(Beginning of Recorded data)
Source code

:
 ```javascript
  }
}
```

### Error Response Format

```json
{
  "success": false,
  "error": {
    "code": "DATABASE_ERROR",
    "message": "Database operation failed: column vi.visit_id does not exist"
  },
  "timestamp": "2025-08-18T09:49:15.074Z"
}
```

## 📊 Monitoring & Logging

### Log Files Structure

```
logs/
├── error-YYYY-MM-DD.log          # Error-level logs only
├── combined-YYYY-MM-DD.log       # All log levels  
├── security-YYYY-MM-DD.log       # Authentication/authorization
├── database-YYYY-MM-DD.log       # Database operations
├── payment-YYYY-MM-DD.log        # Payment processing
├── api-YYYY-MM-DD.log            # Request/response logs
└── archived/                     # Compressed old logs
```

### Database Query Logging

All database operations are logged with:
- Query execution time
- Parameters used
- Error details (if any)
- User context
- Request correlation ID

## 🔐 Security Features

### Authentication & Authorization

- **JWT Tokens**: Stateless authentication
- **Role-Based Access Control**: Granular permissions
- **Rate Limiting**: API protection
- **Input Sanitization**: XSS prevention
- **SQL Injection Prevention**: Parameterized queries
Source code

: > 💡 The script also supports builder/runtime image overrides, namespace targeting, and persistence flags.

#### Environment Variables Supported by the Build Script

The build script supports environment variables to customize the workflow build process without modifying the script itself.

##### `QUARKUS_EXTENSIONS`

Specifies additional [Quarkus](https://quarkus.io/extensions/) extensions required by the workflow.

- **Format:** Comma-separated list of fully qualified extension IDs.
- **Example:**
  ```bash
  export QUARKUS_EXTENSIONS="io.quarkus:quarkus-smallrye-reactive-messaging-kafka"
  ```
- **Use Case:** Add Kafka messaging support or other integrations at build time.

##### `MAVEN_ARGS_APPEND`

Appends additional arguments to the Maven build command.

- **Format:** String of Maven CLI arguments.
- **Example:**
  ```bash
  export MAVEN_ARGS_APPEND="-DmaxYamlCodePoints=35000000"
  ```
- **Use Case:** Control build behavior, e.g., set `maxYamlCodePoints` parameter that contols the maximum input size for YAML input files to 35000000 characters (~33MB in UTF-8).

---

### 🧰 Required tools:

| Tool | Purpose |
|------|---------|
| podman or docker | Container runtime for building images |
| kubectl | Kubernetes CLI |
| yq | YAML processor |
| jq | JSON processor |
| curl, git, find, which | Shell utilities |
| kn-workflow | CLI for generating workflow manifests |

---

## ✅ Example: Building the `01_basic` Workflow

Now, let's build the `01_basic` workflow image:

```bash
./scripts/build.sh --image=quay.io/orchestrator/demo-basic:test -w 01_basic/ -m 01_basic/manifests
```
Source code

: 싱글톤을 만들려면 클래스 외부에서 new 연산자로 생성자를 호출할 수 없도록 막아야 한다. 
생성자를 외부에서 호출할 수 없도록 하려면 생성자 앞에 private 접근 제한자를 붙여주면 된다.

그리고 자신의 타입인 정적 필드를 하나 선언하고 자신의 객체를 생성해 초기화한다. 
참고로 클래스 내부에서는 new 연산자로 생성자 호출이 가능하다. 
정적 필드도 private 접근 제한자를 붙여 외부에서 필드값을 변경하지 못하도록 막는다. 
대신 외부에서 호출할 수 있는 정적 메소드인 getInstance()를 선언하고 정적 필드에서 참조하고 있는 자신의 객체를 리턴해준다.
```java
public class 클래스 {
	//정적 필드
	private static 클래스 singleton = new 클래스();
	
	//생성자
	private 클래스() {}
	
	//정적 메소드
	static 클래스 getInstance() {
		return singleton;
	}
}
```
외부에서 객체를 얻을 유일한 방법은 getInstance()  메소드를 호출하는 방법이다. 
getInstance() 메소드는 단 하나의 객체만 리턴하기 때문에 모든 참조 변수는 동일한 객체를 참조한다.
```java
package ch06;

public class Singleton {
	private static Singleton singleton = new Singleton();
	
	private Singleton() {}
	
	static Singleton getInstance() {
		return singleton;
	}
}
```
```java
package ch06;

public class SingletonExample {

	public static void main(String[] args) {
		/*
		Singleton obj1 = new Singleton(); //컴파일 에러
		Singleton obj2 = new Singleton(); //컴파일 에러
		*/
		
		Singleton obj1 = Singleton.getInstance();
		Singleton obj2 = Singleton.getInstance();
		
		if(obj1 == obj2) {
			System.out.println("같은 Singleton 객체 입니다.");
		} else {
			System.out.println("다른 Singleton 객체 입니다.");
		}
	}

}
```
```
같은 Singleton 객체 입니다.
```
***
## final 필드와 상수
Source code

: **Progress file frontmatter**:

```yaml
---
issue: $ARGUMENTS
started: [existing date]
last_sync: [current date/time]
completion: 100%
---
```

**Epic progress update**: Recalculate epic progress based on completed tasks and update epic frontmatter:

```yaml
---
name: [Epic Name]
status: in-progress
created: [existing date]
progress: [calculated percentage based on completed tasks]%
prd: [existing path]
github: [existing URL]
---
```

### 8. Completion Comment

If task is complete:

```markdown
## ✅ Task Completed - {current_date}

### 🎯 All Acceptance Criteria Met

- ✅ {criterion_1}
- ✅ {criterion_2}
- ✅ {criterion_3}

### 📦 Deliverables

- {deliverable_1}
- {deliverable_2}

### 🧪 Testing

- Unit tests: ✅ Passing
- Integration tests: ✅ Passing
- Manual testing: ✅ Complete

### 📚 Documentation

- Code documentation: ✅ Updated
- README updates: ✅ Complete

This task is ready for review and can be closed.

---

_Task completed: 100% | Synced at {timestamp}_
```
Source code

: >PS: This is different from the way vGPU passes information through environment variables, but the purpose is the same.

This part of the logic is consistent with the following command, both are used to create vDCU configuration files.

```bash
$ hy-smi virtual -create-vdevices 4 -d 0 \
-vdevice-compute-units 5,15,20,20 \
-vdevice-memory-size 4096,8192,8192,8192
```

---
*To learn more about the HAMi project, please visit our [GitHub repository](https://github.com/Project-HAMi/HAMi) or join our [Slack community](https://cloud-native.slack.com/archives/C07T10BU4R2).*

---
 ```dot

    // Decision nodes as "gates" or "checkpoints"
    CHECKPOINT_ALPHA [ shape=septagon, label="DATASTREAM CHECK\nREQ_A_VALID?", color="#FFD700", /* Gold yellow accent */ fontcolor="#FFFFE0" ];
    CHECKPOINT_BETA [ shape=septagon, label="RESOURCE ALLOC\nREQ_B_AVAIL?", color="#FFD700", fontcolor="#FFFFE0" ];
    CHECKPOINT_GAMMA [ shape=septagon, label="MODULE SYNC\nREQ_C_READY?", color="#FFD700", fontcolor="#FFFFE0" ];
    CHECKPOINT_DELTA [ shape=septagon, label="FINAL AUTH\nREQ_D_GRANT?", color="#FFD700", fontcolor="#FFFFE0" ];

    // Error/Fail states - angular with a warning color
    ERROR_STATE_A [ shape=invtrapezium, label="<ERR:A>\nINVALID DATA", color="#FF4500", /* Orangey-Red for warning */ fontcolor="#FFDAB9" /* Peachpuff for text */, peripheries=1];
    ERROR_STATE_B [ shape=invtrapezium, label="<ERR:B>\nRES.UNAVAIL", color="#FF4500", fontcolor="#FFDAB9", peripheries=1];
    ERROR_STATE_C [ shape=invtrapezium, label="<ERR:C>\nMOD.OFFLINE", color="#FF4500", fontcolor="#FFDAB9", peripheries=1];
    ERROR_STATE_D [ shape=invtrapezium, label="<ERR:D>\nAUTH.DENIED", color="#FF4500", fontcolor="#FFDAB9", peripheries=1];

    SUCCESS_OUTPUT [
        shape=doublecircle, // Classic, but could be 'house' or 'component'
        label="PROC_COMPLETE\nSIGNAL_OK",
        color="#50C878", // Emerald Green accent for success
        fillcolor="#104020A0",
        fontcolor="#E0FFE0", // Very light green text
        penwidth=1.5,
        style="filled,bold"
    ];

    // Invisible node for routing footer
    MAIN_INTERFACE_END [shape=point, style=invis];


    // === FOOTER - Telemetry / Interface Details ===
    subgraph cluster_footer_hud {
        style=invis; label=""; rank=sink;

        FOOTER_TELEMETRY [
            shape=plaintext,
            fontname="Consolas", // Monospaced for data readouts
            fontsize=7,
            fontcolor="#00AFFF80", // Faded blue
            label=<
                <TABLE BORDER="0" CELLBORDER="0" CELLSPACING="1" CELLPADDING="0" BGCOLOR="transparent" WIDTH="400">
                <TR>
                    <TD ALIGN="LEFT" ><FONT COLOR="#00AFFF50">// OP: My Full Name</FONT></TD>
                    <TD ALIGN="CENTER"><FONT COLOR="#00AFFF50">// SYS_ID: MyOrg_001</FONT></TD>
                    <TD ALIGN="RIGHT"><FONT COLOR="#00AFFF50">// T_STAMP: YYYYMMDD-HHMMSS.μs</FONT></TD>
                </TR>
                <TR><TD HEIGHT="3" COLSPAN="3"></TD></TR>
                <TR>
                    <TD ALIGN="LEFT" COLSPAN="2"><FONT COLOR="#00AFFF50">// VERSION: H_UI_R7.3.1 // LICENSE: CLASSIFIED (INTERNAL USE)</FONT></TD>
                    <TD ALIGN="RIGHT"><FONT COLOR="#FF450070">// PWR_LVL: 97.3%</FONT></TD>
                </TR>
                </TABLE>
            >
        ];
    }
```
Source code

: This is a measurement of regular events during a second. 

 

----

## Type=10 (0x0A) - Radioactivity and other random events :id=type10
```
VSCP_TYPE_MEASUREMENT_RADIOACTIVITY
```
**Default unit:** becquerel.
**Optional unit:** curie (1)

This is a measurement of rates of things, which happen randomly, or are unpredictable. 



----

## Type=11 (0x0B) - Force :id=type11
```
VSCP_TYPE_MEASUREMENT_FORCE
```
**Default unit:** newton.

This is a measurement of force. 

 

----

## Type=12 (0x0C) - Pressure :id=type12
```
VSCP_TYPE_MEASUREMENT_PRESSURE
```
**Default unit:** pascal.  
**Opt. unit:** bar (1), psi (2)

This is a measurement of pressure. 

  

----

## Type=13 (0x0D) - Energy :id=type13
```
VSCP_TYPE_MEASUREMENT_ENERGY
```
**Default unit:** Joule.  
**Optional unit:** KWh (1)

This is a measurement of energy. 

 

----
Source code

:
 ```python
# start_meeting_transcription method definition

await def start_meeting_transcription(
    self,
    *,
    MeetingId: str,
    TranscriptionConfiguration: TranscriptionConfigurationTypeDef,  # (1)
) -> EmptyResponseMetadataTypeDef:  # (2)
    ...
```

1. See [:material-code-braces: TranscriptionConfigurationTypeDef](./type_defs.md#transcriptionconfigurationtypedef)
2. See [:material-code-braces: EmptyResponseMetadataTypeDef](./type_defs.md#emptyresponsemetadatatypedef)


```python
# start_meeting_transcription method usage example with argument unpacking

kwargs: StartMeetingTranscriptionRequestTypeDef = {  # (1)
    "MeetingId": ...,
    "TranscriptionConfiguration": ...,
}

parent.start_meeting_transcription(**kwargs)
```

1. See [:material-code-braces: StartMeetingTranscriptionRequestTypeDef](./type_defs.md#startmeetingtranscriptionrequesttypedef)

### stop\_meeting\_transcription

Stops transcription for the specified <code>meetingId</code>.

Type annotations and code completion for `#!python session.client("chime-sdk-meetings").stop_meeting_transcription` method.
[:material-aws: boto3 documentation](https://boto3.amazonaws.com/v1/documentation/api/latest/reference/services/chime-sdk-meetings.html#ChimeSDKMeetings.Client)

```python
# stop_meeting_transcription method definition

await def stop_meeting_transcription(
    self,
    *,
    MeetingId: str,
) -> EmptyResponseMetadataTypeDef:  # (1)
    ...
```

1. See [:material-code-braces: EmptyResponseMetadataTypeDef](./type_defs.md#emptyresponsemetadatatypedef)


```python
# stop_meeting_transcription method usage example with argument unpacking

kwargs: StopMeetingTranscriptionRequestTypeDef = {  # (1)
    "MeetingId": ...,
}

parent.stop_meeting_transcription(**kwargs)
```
(End of Recorded data)
Problem to work on
What lines in the data above contain the word "septagon"? Copy them all.

Solution to the problem
    CHECKPOINT_ALPHA [ shape=septagon, label="DATASTREAM CHECK\nREQ_A_VALID?", color="#FFD700", /* Gold yellow accent */ fontcolor="#FFFFE0" ];
    CHECKPOINT_BETA [ shape=septagon, label="RESOURCE ALLOC\nREQ_B_AVAIL?", color="#FFD700", fontcolor="#FFFFE0" ];
    CHECKPOINT_GAMMA [ shape=septagon, label="MODULE SYNC\nREQ_C_READY?", color="#FFD700", fontcolor="#FFFFE0" ];
    CHECKPOINT_DELTA [ shape=septagon, label="FINAL AUTH\nREQ_D_GRANT?", color="#FFD700", fontcolor="#FFFFE0" ];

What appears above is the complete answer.